Everything you need to know about a Loan Modification

By: Darvin Legaspi

Loan Modification refers to a change in the terms of a loan, typically the interest rate or the repayment schedule. So, when do you need a Loan Modification? When you are unable to cater to the original terms of your loan/ mortgage and are facing fore closure, you can turn to Loan Modification as a solution. If you are having trouble repaying your mortgage installments on time, you can approach companies that offer Loan Modification services to their clients. It also makes sense when you have an Adjustable Rate Mortgage, which is going to be reset to a higher monthly payment.

Companies offering Loan Modification services have attorneys specially trained for negotiating with lenders, the best terms for borrowers. They negotiate with your lender on your behalf. They work out a deal for you in such a way that can reduce your interest rates, lower your monthly payment, waive some or all of your past dues and fines and some times even reduce your principal balance. Loan Modification helps you to save your property and to prevent bankruptcy declaration that could lead to potentially disastrous credit rating consequences.

The Loan Modification process needs a lot of negotiating skills. If handled by you (the borrower) individually, it could prove to be a maze.

Added to that, the results may not be advantageous to you. Enlisting the services of a professional organization will ensure that you get positive results that ultimately help you out of your financial difficulties. The organizations have solid experience behind them plus they also have updated information regarding all the legal options and going trends.

What would it mean for you to get loan modification help from a professional company?
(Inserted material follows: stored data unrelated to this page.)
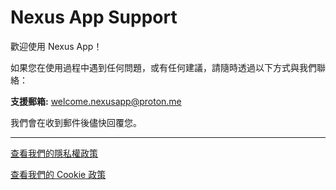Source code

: # Nexus App Support

歡迎使用 Nexus App！

如果您在使用過程中遇到任何問題，或有任何建議，請隨時透過以下方式與我們聯絡：

**支援郵箱:** welcome.nexusapp@proton.me

我們會在收到郵件後儘快回覆您。

---
[查看我們的隱私權政策](privacy-policy.html)

[查看我們的 Cookie 政策](cookie-policy.html)
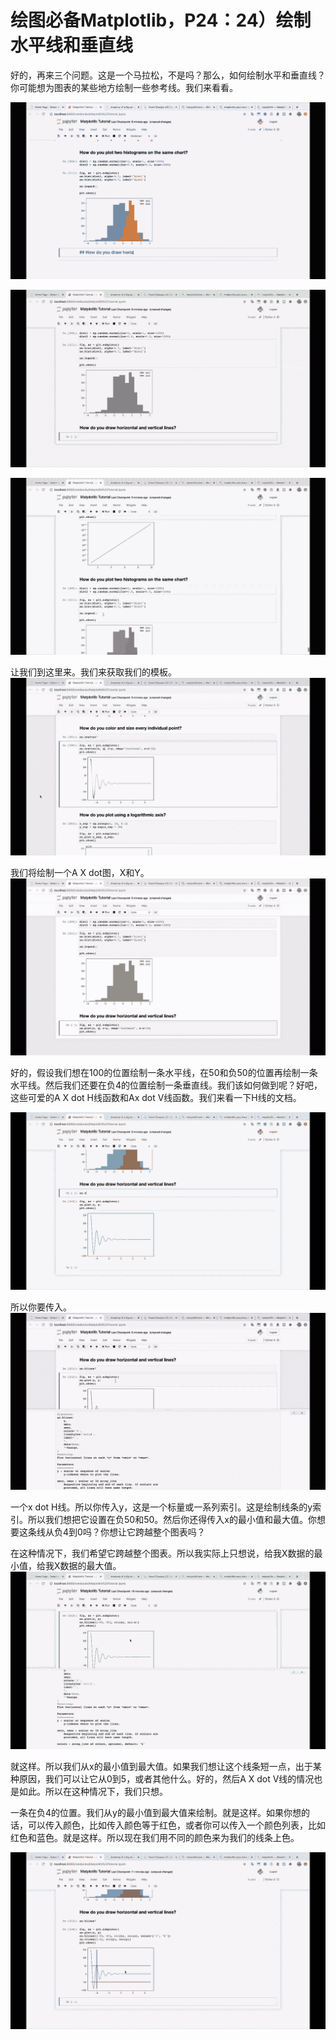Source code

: # 绘图必备Matplotlib，P24：24）绘制水平线和垂直线 

好的，再来三个问题。这是一个马拉松，不是吗？那么，如何绘制水平和垂直线？你可能想为图表的某些地方绘制一些参考线。我们来看看。

![](img/7a379eaa3c65d47a09c81a755a8d562e_1.png)

![](img/7a379eaa3c65d47a09c81a755a8d562e_2.png)

![](img/7a379eaa3c65d47a09c81a755a8d562e_3.png)

让我们到这里来。我们来获取我们的模板。![](img/7a379eaa3c65d47a09c81a755a8d562e_5.png)

我们将绘制一个A X dot图，X和Y。![](img/7a379eaa3c65d47a09c81a755a8d562e_7.png)

好的，假设我们想在100的位置绘制一条水平线，在50和负50的位置再绘制一条水平线。然后我们还要在负4的位置绘制一条垂直线。我们该如何做到呢？好吧，这些可爱的A X dot H线函数和Ax dot V线函数。我们来看一下H线的文档。

![](img/7a379eaa3c65d47a09c81a755a8d562e_9.png)

所以你要传入。![](img/7a379eaa3c65d47a09c81a755a8d562e_11.png)

一个x dot H线。所以你传入y，这是一个标量或一系列索引。这是绘制线条的y索引。所以我们想把它设置在负50和50。然后你还得传入x的最小值和最大值。你想要这条线从负4到0吗？你想让它跨越整个图表吗？

在这种情况下，我们希望它跨越整个图表。所以我实际上只想说，给我X数据的最小值，给我X数据的最大值。![](img/7a379eaa3c65d47a09c81a755a8d562e_13.png)

就这样。所以我们从x的最小值到最大值。如果我们想让这个线条短一点，出于某种原因，我们可以让它从0到5，或者其他什么。好的，然后A X dot V线的情况也是如此。所以在这种情况下，我们只想。

一条在负4的位置。我们从y的最小值到最大值来绘制。就是这样。如果你想的话，可以传入颜色，比如传入颜色等于红色，或者你可以传入一个颜色列表，比如红色和蓝色。就是这样。所以现在我们用不同的颜色来为我们的线条上色。

![](img/7a379eaa3c65d47a09c81a755a8d562e_15.png)
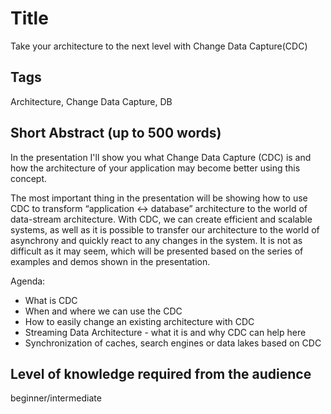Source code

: # Title

Take your architecture to the next level with Change Data Capture(CDC)

## Tags

Architecture, Change Data Capture, DB

## Short Abstract (up to 500 words)

In the presentation I'll show you what Change Data Capture (CDC) is and how the architecture of your application may become better using this concept.

The most important thing in the presentation will be showing how to use CDC to transform “application <-> database” architecture to the world of data-stream architecture. With CDC, we can create efficient and scalable systems, as well as it is possible to transfer our architecture to the world of asynchrony and quickly react to any changes in the system. It is not as difficult as it may seem, which will be presented based on the series of examples and demos shown in the presentation.

Agenda:

* What is CDC
* When and where we can use the CDC
* How to easily change an existing architecture with CDC
* Streaming Data Architecture - what it is and why CDC can help here
* Synchronization of caches, search engines or data lakes based on CDC

## Level of knowledge required from the audience

beginner/intermediate
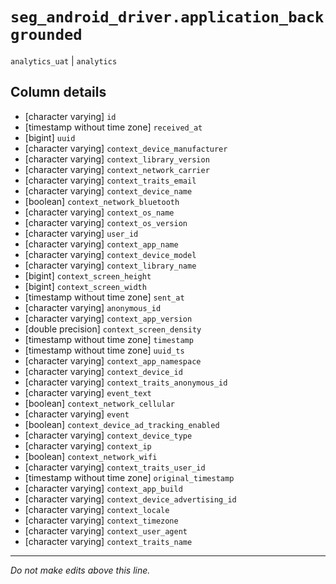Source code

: # `seg_android_driver.application_backgrounded`
`analytics_uat` | `analytics`

## Column details
* [character varying] `id`
* [timestamp without time zone] `received_at`
* [bigint]    `uuid`
* [character varying] `context_device_manufacturer`
* [character varying] `context_library_version`
* [character varying] `context_network_carrier`
* [character varying] `context_traits_email`
* [character varying] `context_device_name`
* [boolean]   `context_network_bluetooth`
* [character varying] `context_os_name`
* [character varying] `context_os_version`
* [character varying] `user_id`
* [character varying] `context_app_name`
* [character varying] `context_device_model`
* [character varying] `context_library_name`
* [bigint]    `context_screen_height`
* [bigint]    `context_screen_width`
* [timestamp without time zone] `sent_at`
* [character varying] `anonymous_id`
* [character varying] `context_app_version`
* [double precision] `context_screen_density`
* [timestamp without time zone] `timestamp`
* [timestamp without time zone] `uuid_ts`
* [character varying] `context_app_namespace`
* [character varying] `context_device_id`
* [character varying] `context_traits_anonymous_id`
* [character varying] `event_text`
* [boolean]   `context_network_cellular`
* [character varying] `event`
* [boolean]   `context_device_ad_tracking_enabled`
* [character varying] `context_device_type`
* [character varying] `context_ip`
* [boolean]   `context_network_wifi`
* [character varying] `context_traits_user_id`
* [timestamp without time zone] `original_timestamp`
* [character varying] `context_app_build`
* [character varying] `context_device_advertising_id`
* [character varying] `context_locale`
* [character varying] `context_timezone`
* [character varying] `context_user_agent`
* [character varying] `context_traits_name`

-------------------------------------------------------------------------------
*Do not make edits above this line.*
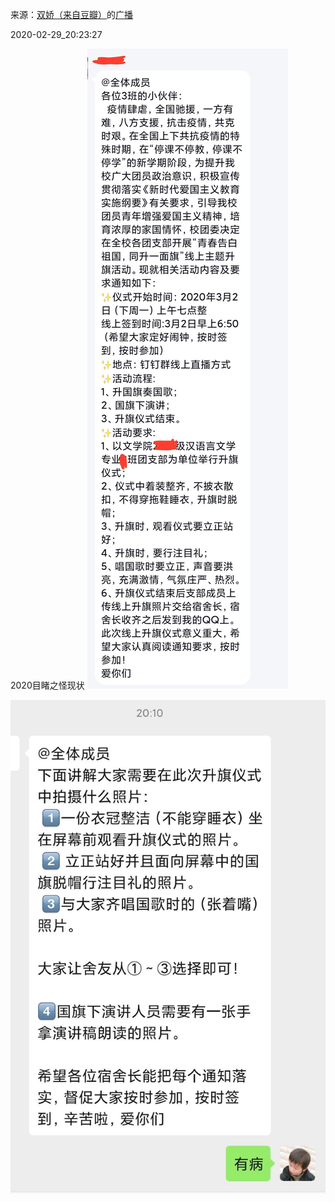 来源：[双娇（来自豆瓣）](https://www.douban.com/people/162489798/)的[广播](https://www.douban.com/people/162489798/status/2840417515/)


2020-02-29_20:23:27


2020目睹之怪现状
![](./pic/2020-02-29_20:23:27-双娇的广播1.jpg)  

![](./pic/2020-02-29_20:23:27-双娇的广播2.jpg)  

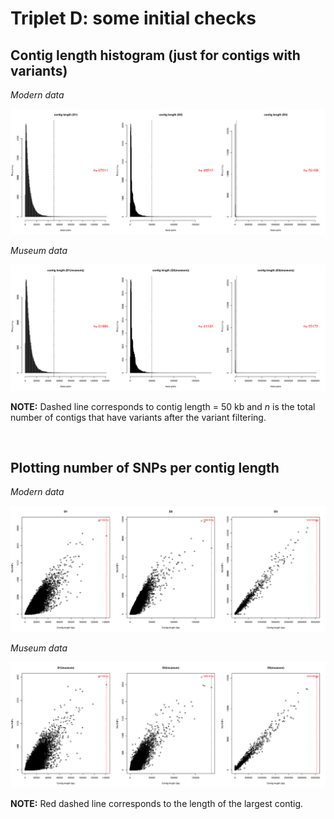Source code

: # Triplet D: some initial checks


## Contig length histogram (just for contigs with variants)

*Modern data*

![D_modern2](./images/D.modern_contigsWithVariants.png)


*Museum data*


![D_museum2](./images/D.museum_contigsWithVariants.png)

**NOTE:** Dashed line corresponds to contig length = 50 kb and *n* is the total number of contigs that have variants after the variant filtering.

<br>

## Plotting number of SNPs per contig length 

*Modern data*

![D_modern1](./images/D.modern_nbSNPs_contigLength.png)


*Museum data*


![D_museum1](./images/D.museum_nbSNPs_contigLength.png)


**NOTE:** Red dashed line corresponds to the length of the largest contig.
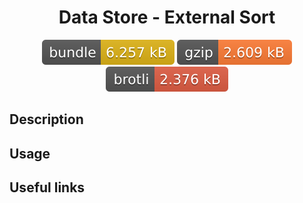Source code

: <h1 style="text-align: center;">
  <div align="center">Data Store - External Sort</div>
</h1>

<p align="center">
  <img src="../../assets/badges/externalSort-file.svg" alt="externalSort-file-ts">
  <img src="../../assets/badges/externalSort-gzip.svg" alt="externalSort-gzip-ts">
  <img src="../../assets/badges/externalSort-brotli.svg" alt="externalSort-brotli-ts">
</p>

## Description

## Usage

## Useful links
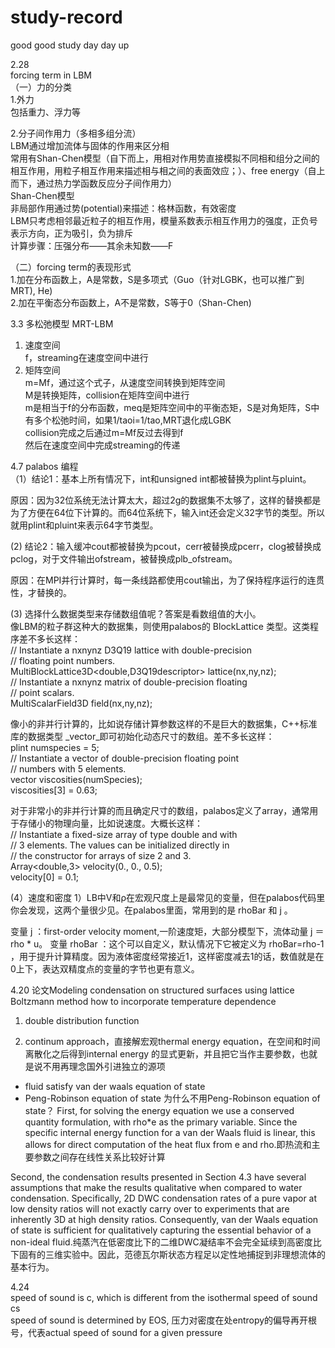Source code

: # study-record
good good study day day up

2.28  
forcing term in LBM  
（一）力的分类  
1.外力  
包括重力、浮力等  
 

2.分子间作用力（多相多组分流）  
LBM通过增加流体与固体的作用来区分相  
常用有Shan-Chen模型（自下而上，用相对作用势直接模拟不同相和组分之间的相互作用，用粒子相互作用来描述相与相之间的表面效应；）、free energy（自上而下，通过热力学函数反应分子间作用力）  
Shan-Chen模型  
非局部作用通过势(potential)来描述：格林函数，有效密度  
LBM只考虑相邻最近粒子的相互作用，模量系数表示相互作用力的强度，正负号表示方向，正为吸引，负为排斥  
计算步骤：压强分布——其余未知数——F 


（二）forcing term的表现形式  
1.加在分布函数上，A是常数，S是多项式（Guo（针对LGBK，也可以推广到MRT), He)  
2.加在平衡态分布函数上，A不是常数，S等于0（Shan-Chen)  


3.3
多松弛模型 MRT-LBM  
1. 速度空间  
f，streaming在速度空间中进行
2. 矩阵空间  
m=Mf，通过这个式子，从速度空间转换到矩阵空间  
M是转换矩阵，collision在矩阵空间中进行  
m是相当于f的分布函数，meq是矩阵空间中的平衡态矩，S是对角矩阵，S中有多个松弛时间，如果1/taoi=1/tao,MRT退化成LGBK  
collision完成之后通过m=Mf反过去得到f  
然后在速度空间中完成streaming的传递  


4.7 palabos 编程  
（1）结论1：基本上所有情况下，int和unsigned int都被替换为plint与pluint。  

原因：因为32位系统无法计算太大，超过2g的数据集不太够了，这样的替换都是为了方便在64位下计算的。而64位系统下，输入int还会定义32字节的类型。所以就用plint和pluint来表示64字节类型。  

(2) 结论2：输入缓冲cout都被替换为pcout，cerr被替换成pcerr，clog被替换成pclog，对于文件输出ofstream，被替换成plb_ofstream。  

原因：在MPI并行计算时，每一条线路都使用cout输出，为了保持程序运行的连贯性，才替换的。  

(3) 选择什么数据类型来存储数组值呢？答案是看数组值的大小。  
像LBM的粒子群这种大的数据集，则使用palabos的 BlockLattice 类型。这类程序差不多长这样：  
// Instantiate a nxnynz D3Q19 lattice with double-precision  
// floating point numbers.   
MultiBlockLattice3D<double,D3Q19descriptor> lattice(nx,ny,nz);  
// Instantiate a nxnynz matrix of double-precision floating  
// point scalars.  
MultiScalarField3D field(nx,ny,nz);  

像小的非并行计算的，比如说存储计算参数这样的不是巨大的数据集，C++标准库的数据类型 _vector_即可初始化动态尺寸的数组。差不多长这样：  
plint numspecies = 5;  
// Instantiate a vector of double-precision floating point  
// numbers with 5 elements.  
vector viscosities(numSpecies);  
viscosities[3] = 0.63;  

对于非常小的非并行计算的而且确定尺寸的数组，palabos定义了array，通常用于存储小的物理向量，比如说速度。大概长这样：  
// Instantiate a fixed-size array of type double and with  
// 3 elements. The values can be initialized directly in  
// the constructor for arrays of size 2 and 3.  
Array<double,3> velocity(0., 0., 0.5);  
velocity[0] = 0.1;  

(4）速度和密度
1）LB中V和ρ在宏观尺度上是最常见的变量，但在palabos代码里你会发现，这两个量很少见。在palabos里面，常用到的是 rhoBar 和 j 。

变量 j ：first-order velocity moment,一阶速度矩，大部分模型下，流体动量 j ＝ rho * u。
变量 rhoBar ：这个可以自定义，默认情况下它被定义为 rhoBar=rho-1 ，用于提升计算精度。因为液体密度经常接近1，这样密度减去1的话，数值就是在0上下，表达双精度点的变量的字节也更有意义。

4.20 
论文Modeling condensation on structured surfaces using lattice Boltzmann method
how to incorporate temperature dependence
1. double distribution function  

2. continum approach，直接解宏观thermal energy equation，在空间和时间离散化之后得到internal energy 的显式更新，并且把它当作主要参数，也就是说不用再理念国外引进独立的源项    
+ fluid satisfy van der waals equation of state
+ Peng-Robinson equation of state
为什么不用Peng-Robinson equation of state？
First, for solving the energy equation we use a conserved quantity formulation, with rho*e as the primary variable. Since the specific internal energy function for a van der Waals fluid is linear, this allows for direct computation of the heat flux from e and rho.即热流和主要参数之间存在线性关系比较好计算  

Second, the condensation results presented in Section 4.3 have several assumptions that make the results qualitative when compared to water condensation. Specifically, 2D DWC condensation rates of a pure vapor at low density ratios will not exactly carry over to experiments that are inherently 3D at high density ratios. Consequently, van der Waals equation of state is sufficient for qualitatively capturing the essential behavior of a non-ideal fluid.纯蒸汽在低密度比下的二维DWC凝结率不会完全延续到高密度比下固有的三维实验中。因此，范德瓦尔斯状态方程足以定性地捕捉到非理想流体的基本行为。  

4.24  
speed of sound is c, which is different from the isothermal speed of sound cs  
speed of sound is determined by EOS, 压力对密度在处entropy的偏导再开根号，代表actual speed of sound for a given pressure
Usually, you will be contacted by a staff member and asked to give some basic details regarding your current financial situation. Their legal department then goes to work on this information. An attorney/ attorneys will be negotiating a Loan Modification deal for you. This normally stops collection calls from your lender. Over the next few days, your lender will receive a legal loan modification package suggesting various options. This sets in motion the negotiating process. The attorneys use not just their long and rich experience, but use information like property valuation data, area fore closure information, neighborhood economic trends and your present financial situation before they work out the best options for you. The success rate with hiring professionals for Loan Modification is very high, making it a sensible avenue to choose.

You should also be aware of how long the loan modification process will take. It could take anywhere between a few weeks to a few months, depending on the situation and the lender co-operation. If a government approved loan is involved, it is likely to take longer than that. When a complete package that is beneficial to both parties involved is submitted to the lender, they will usually be prompt to approve it and set it in motion.

Last, should you be on your guard while hiring professional services for Loan Modification? Most certainly, the answer is ‘Yes’. There are companies out there that will just take a professional fee from you, promising a good loan modification deal. In the end, they may not achieve any result what so ever. They some times don’t even try the many possible options. In some cases, they go so far as to negotiate a best sale deal for your property or may even suggest you to file for bankruptcy! So, it becomes important for you to verify the company’s credentials and results historyFeature Articles, before you choose to engage their services.